In summary, we discovered that LPS stimulation downregulates the expression of the transcriptional co-repressor SDS3 in microglia, and SDS3 regulates the activation of the p38 MAPK signaling pathway through the modulation of the upstream kinase ASK1, thereby modulating LPS-induced inflammatory responses in microglia (Fig. 7C). It is worth noting that SDS3 does not possess specific DNA-binding activity, and its recruitment to the genome depends on sequence-specific transcription factors such as FOXK1 [81]. Further studies are needed to investigate the specific transcription factors that can bind to the ASK1 promoter region and the involvement of other coacting histone-modifying enzymes in the regulation of ASK1 expression.

Conclusion

Neuroinflammation is a stress response in the central nervous system that helps maintain homeostasis. Excessive and persistent neuroinflammation leads to neuron death and contributes to the pathogenesis of various NDs. Microglia play a crucial role in maintaining central nervous system homeostasis.

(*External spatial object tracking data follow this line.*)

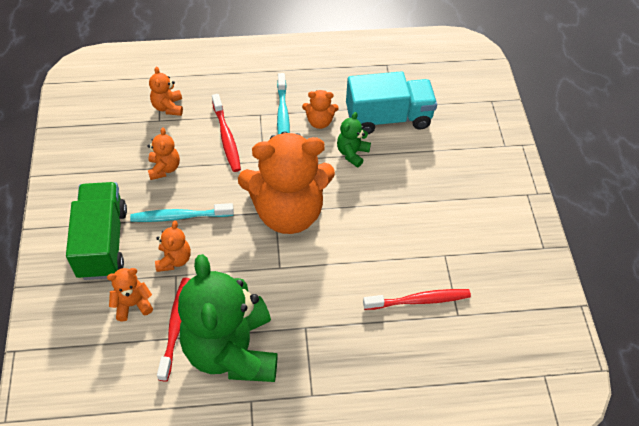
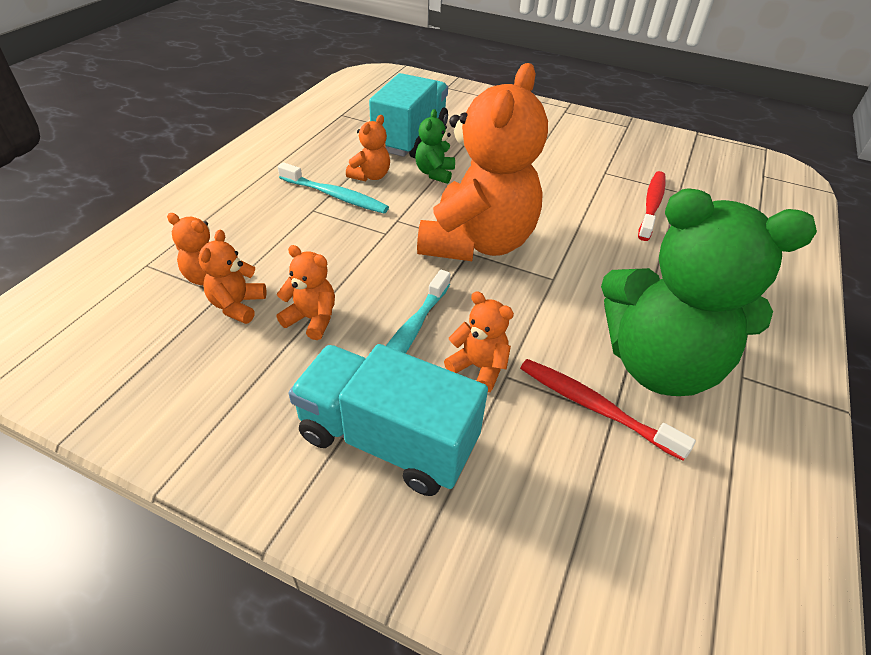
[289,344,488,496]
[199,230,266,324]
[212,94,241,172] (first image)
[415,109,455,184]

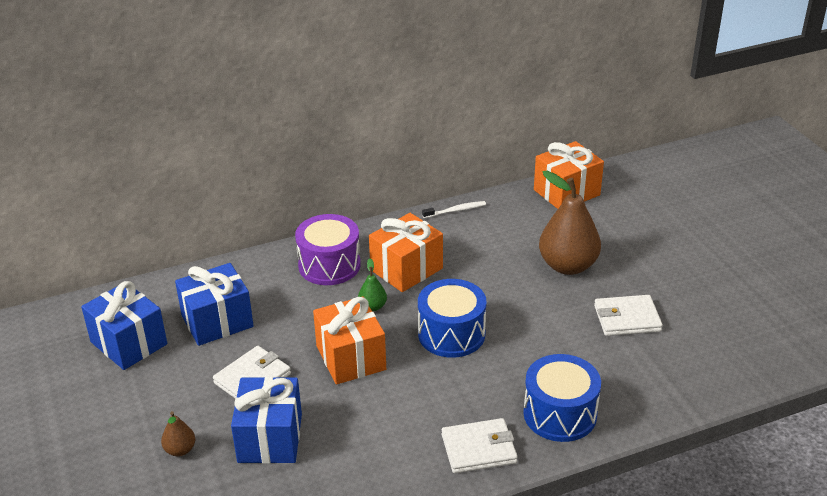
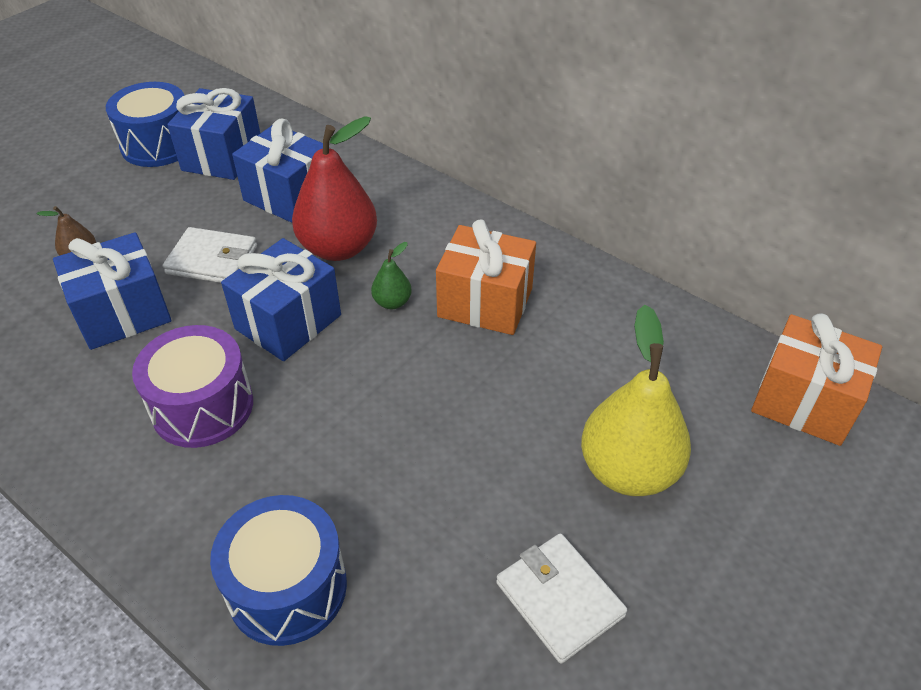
[132,325,253,448]
[221,238,341,361]
[106,82,184,167]
[422,201,486,218] (first image)
[442,418,518,473] (first image)
[581,305,691,496]
[292,116,377,261]

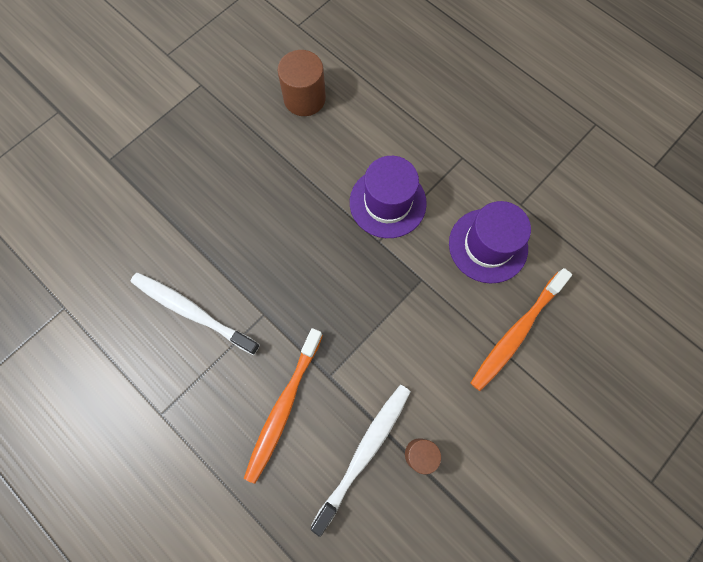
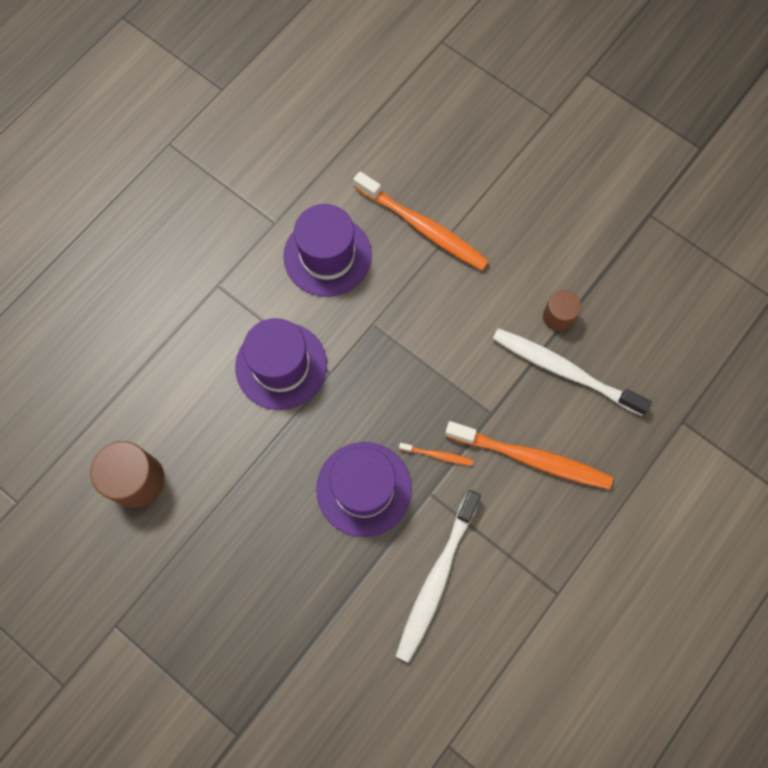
[316,442,412,537]
[399,443,474,466]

Excessive and sustained neuroinflammation mediated by microglia leads to neuron dysfunction and death, which is closely associated with the pathogenesis of various NDs. The Sin3/HDAC complex is a classic multiprotein complex in mammals that is primarily involved in transcriptional repression through its deacetylase activity. SDS3 is a core component of the Sin3/HDAC complex and is essential for maintaining complex integrity and deacetylase activity. Through a series of experiments and ‘omics analyses, we validated that downregulation of SDS3 can promote the expression of the upstream kinase ASK1, activate the p38 MAPK signaling pathway, and subsequently enhance LPS-induced inflammatory responses in microglia. We provide important evidence of the contributions of SDS3 toward microglial inflammation, thereby extending the inhibitory role of the Sin3/HDAC complex to inflammation in microglia. Importantly, our findings highlight the crucial role of SDS3 in this regulatory function and provide new insights into the biological function of SDS3 and the regulatory mechanisms of microglial inflammation.